Shader Oddity with Ancient Boards - Weathered Wood and Plank Shaders for Iray: Solved!

paulawp (marahzen)paulawp (marahzen) Posts: 1,370
edited October 2021 in Daz Studio Discussion

While testing some new items I bought lately, I ran into a weird problem I've never noticed before with a shader. It's the Ancient Boards - Weathered Wood and Plank Shaders for Iray:

Ancient Boards - Weathered Wood and Plank Shaders for Iray | Daz 3D

I often just create a primitive plane to check out new shaders, and I was doing just that. I had just tested two other new shaders I've bought in the last week, and they worked as expected when I applied the shader to a plane, viewing and rendering in Iray. Then I got to this shader, and I found that the plane is invisible to Iray. Not a sphere or a cube ... just the plane. I tried different various material choices, I deleted the original plane I had been testing with and created a new one, I've tested with a material in this set that I confirmed works just fine when applied to, say, a sphere. I even created a new scene, in case I had introduced something wonky from testing previous new items. No luck. It's invisible in the viewport when using Nvidia Iray (though perfectly visible when using something else, like Texture Shaded) and when rendered, is just black.

Has anyone ever seen this? All I had was a basic plane from Create -- New Primitive.

Post edited by paulawp (marahzen) on

Comments

  • SpaciousSpacious Posts: 481

    It sounds like you may have come across a shader that has just a smidge of negative displacement.  On a plane placed in the default location that will cause it's surface to be just below the imaginary ground line.  If you've got the iray Environment settings set to 'Draw Ground' and 'Show ground from below', which are the default setting, I believe, then you won't be able to see your plane because the displacement will be pushing it below the ground.

    Try rotating your plane so it's oriented vertically, or just raise it ever so slightly so it's not below ground.

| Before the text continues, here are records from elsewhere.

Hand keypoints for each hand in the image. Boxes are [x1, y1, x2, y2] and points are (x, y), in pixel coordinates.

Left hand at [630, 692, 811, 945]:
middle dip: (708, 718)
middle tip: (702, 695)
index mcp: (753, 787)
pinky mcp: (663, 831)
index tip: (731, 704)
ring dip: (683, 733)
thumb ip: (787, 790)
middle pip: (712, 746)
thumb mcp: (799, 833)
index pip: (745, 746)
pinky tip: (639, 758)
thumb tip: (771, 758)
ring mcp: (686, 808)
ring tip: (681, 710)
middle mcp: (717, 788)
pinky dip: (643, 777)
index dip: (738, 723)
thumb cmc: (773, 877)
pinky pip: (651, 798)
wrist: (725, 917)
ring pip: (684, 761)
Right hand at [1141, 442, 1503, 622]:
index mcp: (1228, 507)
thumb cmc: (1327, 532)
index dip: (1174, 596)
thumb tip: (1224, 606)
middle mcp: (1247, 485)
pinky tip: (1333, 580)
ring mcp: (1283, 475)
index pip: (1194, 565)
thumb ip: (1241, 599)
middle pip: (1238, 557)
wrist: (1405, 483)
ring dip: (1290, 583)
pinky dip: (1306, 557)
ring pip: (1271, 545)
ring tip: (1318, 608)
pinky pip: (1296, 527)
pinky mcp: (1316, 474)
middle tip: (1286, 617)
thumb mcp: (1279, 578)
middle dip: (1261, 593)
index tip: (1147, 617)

    Or I could be totally wrong.

  • barbultbarbult Posts: 24,243

    Or just turn off Draw Ground for a quick test. You will see that the plane is properly textured by the shader. @Spacious has identified the problem, I believe.

  • You are both right. It works fine if I uncheck Draw Ground or rotate it. I've not seen that before! Now I know. Thanks!

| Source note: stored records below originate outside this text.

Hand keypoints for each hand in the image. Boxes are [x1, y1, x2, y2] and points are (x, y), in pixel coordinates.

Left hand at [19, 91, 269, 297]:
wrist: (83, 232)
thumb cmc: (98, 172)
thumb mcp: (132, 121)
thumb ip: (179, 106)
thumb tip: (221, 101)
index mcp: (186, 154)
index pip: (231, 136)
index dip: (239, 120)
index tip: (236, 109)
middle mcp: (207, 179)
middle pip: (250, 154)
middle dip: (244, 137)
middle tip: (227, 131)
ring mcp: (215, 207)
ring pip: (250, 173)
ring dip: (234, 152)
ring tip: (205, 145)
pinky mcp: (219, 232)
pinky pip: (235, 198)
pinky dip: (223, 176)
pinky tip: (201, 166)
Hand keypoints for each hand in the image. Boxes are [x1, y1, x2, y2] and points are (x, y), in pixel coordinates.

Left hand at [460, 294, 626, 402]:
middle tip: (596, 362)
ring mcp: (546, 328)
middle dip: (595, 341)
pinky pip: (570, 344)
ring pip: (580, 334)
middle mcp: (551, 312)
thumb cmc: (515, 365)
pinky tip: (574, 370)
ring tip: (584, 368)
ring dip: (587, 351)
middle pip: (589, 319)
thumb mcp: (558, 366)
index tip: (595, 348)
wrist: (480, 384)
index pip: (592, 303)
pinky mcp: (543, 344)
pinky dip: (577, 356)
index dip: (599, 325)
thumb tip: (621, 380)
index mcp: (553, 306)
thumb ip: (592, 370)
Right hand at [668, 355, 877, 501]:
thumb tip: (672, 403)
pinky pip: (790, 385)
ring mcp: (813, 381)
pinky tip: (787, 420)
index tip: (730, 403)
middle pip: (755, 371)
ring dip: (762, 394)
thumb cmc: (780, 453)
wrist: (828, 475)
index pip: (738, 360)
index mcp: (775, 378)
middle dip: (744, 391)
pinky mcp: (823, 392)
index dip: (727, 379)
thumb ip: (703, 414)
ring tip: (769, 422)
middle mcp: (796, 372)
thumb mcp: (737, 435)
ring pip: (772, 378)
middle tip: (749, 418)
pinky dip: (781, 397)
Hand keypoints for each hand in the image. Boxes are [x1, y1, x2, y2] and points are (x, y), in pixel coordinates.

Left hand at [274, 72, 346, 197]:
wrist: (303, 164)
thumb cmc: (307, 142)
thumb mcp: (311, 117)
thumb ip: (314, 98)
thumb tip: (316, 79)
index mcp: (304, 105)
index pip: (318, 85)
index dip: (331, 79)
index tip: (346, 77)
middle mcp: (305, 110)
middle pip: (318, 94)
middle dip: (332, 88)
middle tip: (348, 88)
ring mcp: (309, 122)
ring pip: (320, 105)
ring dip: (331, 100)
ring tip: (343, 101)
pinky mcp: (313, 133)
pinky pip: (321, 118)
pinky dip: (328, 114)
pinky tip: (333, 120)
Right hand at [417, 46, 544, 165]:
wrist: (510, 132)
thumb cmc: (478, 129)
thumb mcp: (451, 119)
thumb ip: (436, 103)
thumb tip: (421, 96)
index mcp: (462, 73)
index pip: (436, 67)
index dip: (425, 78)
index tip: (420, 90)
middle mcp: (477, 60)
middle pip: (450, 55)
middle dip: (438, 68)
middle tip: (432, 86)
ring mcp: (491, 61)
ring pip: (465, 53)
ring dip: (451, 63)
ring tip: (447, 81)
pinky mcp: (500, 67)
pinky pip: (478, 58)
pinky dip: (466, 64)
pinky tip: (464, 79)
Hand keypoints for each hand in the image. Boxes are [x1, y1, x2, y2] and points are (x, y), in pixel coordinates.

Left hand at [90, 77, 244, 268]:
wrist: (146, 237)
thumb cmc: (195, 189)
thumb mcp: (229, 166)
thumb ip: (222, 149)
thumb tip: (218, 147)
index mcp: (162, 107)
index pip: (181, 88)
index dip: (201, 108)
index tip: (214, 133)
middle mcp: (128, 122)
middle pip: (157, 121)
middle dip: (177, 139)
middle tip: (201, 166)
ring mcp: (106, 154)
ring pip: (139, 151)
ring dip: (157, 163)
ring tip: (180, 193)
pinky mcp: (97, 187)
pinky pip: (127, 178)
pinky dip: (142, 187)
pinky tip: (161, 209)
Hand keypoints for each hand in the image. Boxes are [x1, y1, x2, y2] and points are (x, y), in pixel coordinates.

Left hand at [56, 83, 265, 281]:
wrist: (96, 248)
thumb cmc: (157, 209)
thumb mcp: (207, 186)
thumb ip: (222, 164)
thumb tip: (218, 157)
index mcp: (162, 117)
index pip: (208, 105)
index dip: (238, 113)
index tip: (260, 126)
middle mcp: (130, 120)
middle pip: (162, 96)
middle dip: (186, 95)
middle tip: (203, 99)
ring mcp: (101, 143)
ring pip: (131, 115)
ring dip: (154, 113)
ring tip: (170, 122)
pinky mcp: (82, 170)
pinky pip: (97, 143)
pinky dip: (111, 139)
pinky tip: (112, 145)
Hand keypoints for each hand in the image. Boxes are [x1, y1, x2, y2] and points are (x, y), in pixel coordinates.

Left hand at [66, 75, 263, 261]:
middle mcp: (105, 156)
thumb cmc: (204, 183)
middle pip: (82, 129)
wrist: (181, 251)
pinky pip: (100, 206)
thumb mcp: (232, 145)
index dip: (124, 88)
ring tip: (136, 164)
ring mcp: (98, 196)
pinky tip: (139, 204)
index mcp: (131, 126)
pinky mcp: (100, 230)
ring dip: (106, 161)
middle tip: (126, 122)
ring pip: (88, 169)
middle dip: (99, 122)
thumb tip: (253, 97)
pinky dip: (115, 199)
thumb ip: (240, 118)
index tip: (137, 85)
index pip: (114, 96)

  • SpaciousSpacious Posts: 481
    edited October 2021

    It's notable that the invisible auto ground plane gets placed at the lowest point of any object or figure in your scene and will move automatically to match that point.  It's designed to give you shadows in an HDRI dome environment for example, but can also be used for interesting effects combined with this phenomenon in conjunction with displacement.  I found it by accident at first, just like you, and was frustrated by it as well.